(Dataset content)
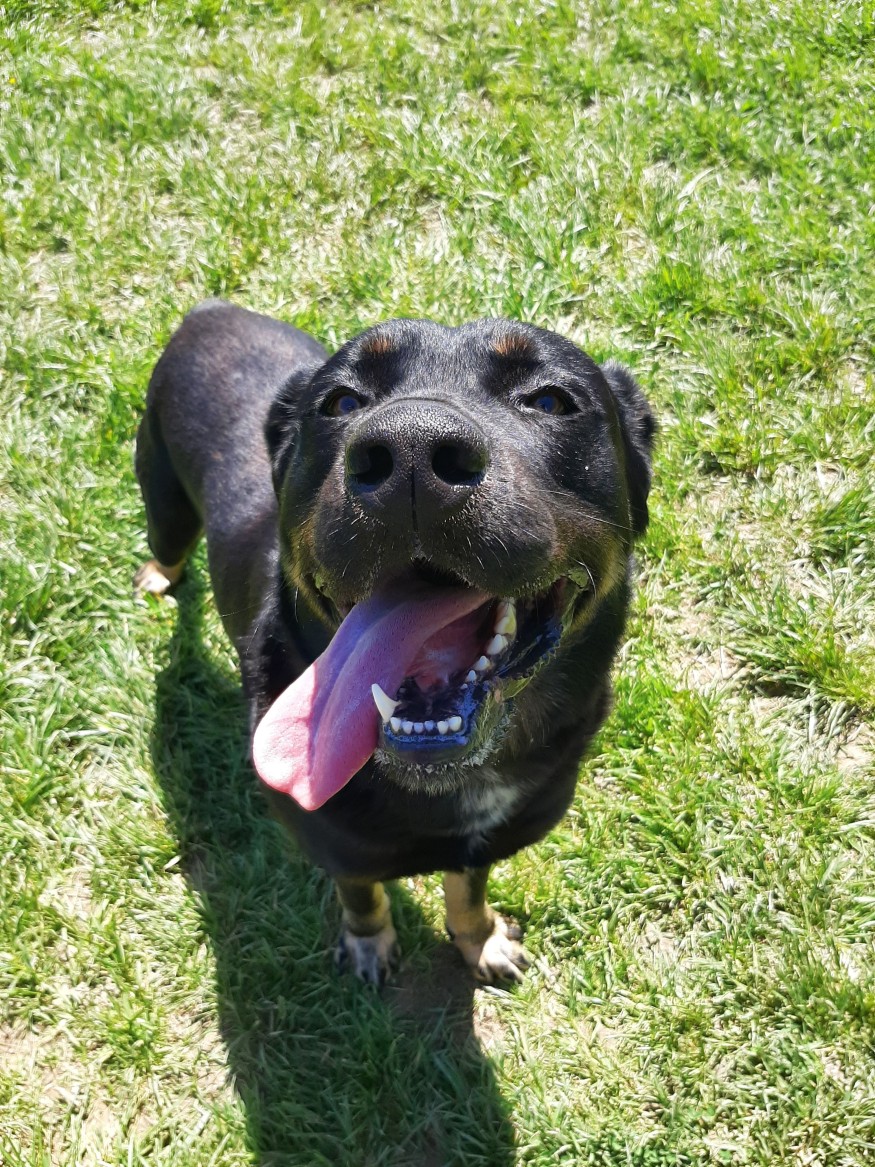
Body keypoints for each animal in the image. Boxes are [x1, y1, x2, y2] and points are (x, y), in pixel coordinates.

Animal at [134, 301, 655, 985]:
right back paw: (157, 577)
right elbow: (362, 895)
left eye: (549, 400)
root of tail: (208, 309)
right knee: (166, 546)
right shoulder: (338, 847)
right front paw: (368, 944)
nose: (411, 449)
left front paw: (479, 940)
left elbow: (468, 890)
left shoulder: (486, 843)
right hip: (164, 499)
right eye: (340, 402)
(End Dataset content)
For this exercise, work out how many lines in the material include "left", and give only the number.

4